Pour Shaminah, on ne peut pas dire que son père était un voyou. «S’il était vraiment un voyou, il ne se serait jamais préoccupé de notre éducation», fulmine-t-elle.

 

«Nou pe rodenn répons a nou soufrans»

 

Personne n’a encore annoncé à la benjamine de la famille, Anzariya, 7 ans, qu’elle est désormais orpheline de père. «On n’ose pas lui dire la vérité. Ma sœur n’est qu’une enfant. On a besoin de notre père», pleure Elaiya.

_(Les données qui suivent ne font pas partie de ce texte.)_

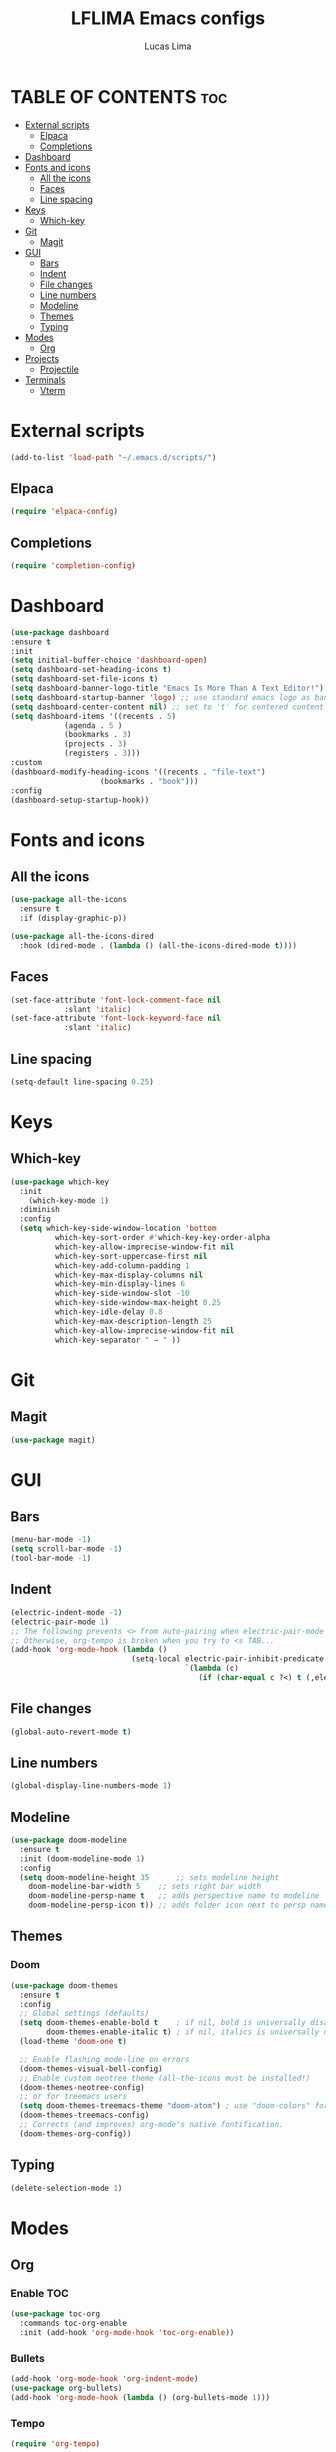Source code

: #+TITLE: LFLIMA Emacs configs
#+AUTHOR: Lucas Lima
#+DESCRIPTION: Emacs to my taste
#+STARTUP: showeverything
#+OPTIONS: toc:2

* TABLE OF CONTENTS :toc:
- [[#external-scripts][External scripts]]
  - [[#elpaca][Elpaca]]
  - [[#completions][Completions]]
- [[#dashboard][Dashboard]]
- [[#fonts-and-icons][Fonts and icons]]
  - [[#all-the-icons][All the icons]]
  - [[#faces][Faces]]
  - [[#line-spacing][Line spacing]]
- [[#keys][Keys]]
  - [[#which-key][Which-key]]
- [[#git][Git]]
  - [[#magit][Magit]]
- [[#gui][GUI]]
  - [[#bars][Bars]]
  - [[#indent][Indent]]
  - [[#file-changes][File changes]]
  - [[#line-numbers][Line numbers]]
  - [[#modeline][Modeline]]
  - [[#themes][Themes]]
  - [[#typing][Typing]]
- [[#modes][Modes]]
  - [[#org][Org]]
- [[#projects][Projects]]
  - [[#projectile][Projectile]]
- [[#terminals][Terminals]]
  - [[#vterm][Vterm]]

* External scripts
#+begin_src emacs-lisp
  (add-to-list 'load-path "~/.emacs.d/scripts/")
#+end_src
** Elpaca
#+begin_src emacs-lisp
  (require 'elpaca-config)
#+end_src
** Completions
#+begin_src emacs-lisp
  (require 'completion-config)
#+end_src

* Dashboard
#+begin_src emacs-lisp
  (use-package dashboard
  :ensure t 
  :init
  (setq initial-buffer-choice 'dashboard-open)
  (setq dashboard-set-heading-icons t)
  (setq dashboard-set-file-icons t)
  (setq dashboard-banner-logo-title "Emacs Is More Than A Text Editor!")
  (setq dashboard-startup-banner 'logo) ;; use standard emacs logo as banner
  (setq dashboard-center-content nil) ;; set to 't' for centered content
  (setq dashboard-items '((recents . 5)
			  (agenda . 5 )
			  (bookmarks . 3)
			  (projects . 3)
			  (registers . 3)))
  :custom 
  (dashboard-modify-heading-icons '((recents . "file-text")
				      (bookmarks . "book")))
  :config
  (dashboard-setup-startup-hook))
#+end_src

* Fonts and icons
** All the icons
#+begin_src emacs-lisp
  (use-package all-the-icons
    :ensure t
    :if (display-graphic-p))

  (use-package all-the-icons-dired
    :hook (dired-mode . (lambda () (all-the-icons-dired-mode t))))
#+end_src
** Faces
#+begin_src emacs-lisp
  (set-face-attribute 'font-lock-comment-face nil
		      :slant 'italic)
  (set-face-attribute 'font-lock-keyword-face nil
		      :slant 'italic)
#+end_src
** Line spacing
#+begin_src emacs-lisp
  (setq-default line-spacing 0.25)
#+end_src

* Keys
** Which-key
#+begin_src emacs-lisp
  (use-package which-key
    :init
      (which-key-mode 1)
    :diminish
    :config
    (setq which-key-side-window-location 'bottom
            which-key-sort-order #'which-key-key-order-alpha
            which-key-allow-imprecise-window-fit nil
            which-key-sort-uppercase-first nil
            which-key-add-column-padding 1
            which-key-max-display-columns nil
            which-key-min-display-lines 6
            which-key-side-window-slot -10
            which-key-side-window-max-height 0.25
            which-key-idle-delay 0.8
            which-key-max-description-length 25
            which-key-allow-imprecise-window-fit nil
            which-key-separator " → " ))
#+end_src

* Git
** Magit
#+begin_src emacs-lisp
  (use-package magit)
#+end_src

* GUI
** Bars
#+begin_src emacs-lisp
(menu-bar-mode -1)
(setq scroll-bar-mode -1)
(tool-bar-mode -1)
#+end_src
** Indent
#+begin_src emacs-lisp
  (electric-indent-mode -1)
  (electric-pair-mode 1)
  ;; The following prevents <> from auto-pairing when electric-pair-mode is on.
  ;; Otherwise, org-tempo is broken when you try to <s TAB...
  (add-hook 'org-mode-hook (lambda ()
                             (setq-local electric-pair-inhibit-predicate
                                         `(lambda (c)
                                            (if (char-equal c ?<) t (,electric-pair-inhibit-predicate c))))))
#+end_src
** File changes
#+begin_src emacs-lisp
  (global-auto-revert-mode t)
#+end_src
** Line numbers
#+begin_src emacs-lisp
  (global-display-line-numbers-mode 1)
#+end_src
** Modeline
#+begin_src emacs-lisp
  (use-package doom-modeline
    :ensure t
    :init (doom-modeline-mode 1)
    :config
    (setq doom-modeline-height 35      ;; sets modeline height
	  doom-modeline-bar-width 5    ;; sets right bar width
	  doom-modeline-persp-name t   ;; adds perspective name to modeline
	  doom-modeline-persp-icon t)) ;; adds folder icon next to persp name
#+end_src
** Themes
*** Doom
#+begin_src emacs-lisp
  (use-package doom-themes
    :ensure t
    :config
    ;; Global settings (defaults)
    (setq doom-themes-enable-bold t    ; if nil, bold is universally disabled
          doom-themes-enable-italic t) ; if nil, italics is universally disabled
    (load-theme 'doom-one t)

    ;; Enable flashing mode-line on errors
    (doom-themes-visual-bell-config)
    ;; Enable custom neotree theme (all-the-icons must be installed!)
    (doom-themes-neotree-config)
    ;; or for treemacs users
    (setq doom-themes-treemacs-theme "doom-atom") ; use "doom-colors" for less minimal icon theme
    (doom-themes-treemacs-config)
    ;; Corrects (and improves) org-mode's native fontification.
    (doom-themes-org-config))
#+end_src
** Typing
#+begin_src emacs-lisp
  (delete-selection-mode 1)
#+end_src

* Modes
** Org
*** Enable TOC
#+begin_src emacs-lisp
  (use-package toc-org
    :commands toc-org-enable
    :init (add-hook 'org-mode-hook 'toc-org-enable))
#+end_src
*** Bullets
#+begin_src emacs-lisp
  (add-hook 'org-mode-hook 'org-indent-mode)
  (use-package org-bullets)
  (add-hook 'org-mode-hook (lambda () (org-bullets-mode 1)))
#+end_src
*** Tempo
#+begin_src emacs-lisp
  (require 'org-tempo)
#+end_src

* Projects
** Projectile
#+begin_src emacs-lisp
  (use-package projectile
    :config
    (projectile-mode 1))
#+end_src
* Terminals
** Vterm
#+begin_src emacs-lisp
  (use-package vterm
    :config
    (setq shell-file-name "/bin/zsh"
          vterm-max-scrollback 5000))
#+end_src
*** Toggle
#+begin_src emacs-lisp
  (use-package vterm-toggle
    :after vterm)
#+end_src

Elle évoque le courage de feu son père, qui a travaillé dur, confie-t-elle, pour que ses sœurs et elle ne manquent de rien.

 

Les jeunes filles, aujourd’hui livrées à leur sort, déplore que les autorités n’aient pas encore pris contact avec la famille. Elles craignent que beaucoup de questions restent sans réponse. Et se demandent si la population peut faire confiance à la police. «La façon dont notre père a été traité est inhumaine», allèguent-elles. Shaminah et sa sœur espèrent que justice sera faite : «Nou pe soufer, mo mama ape soufer, nou pe rod enn répons a nou soufrans.»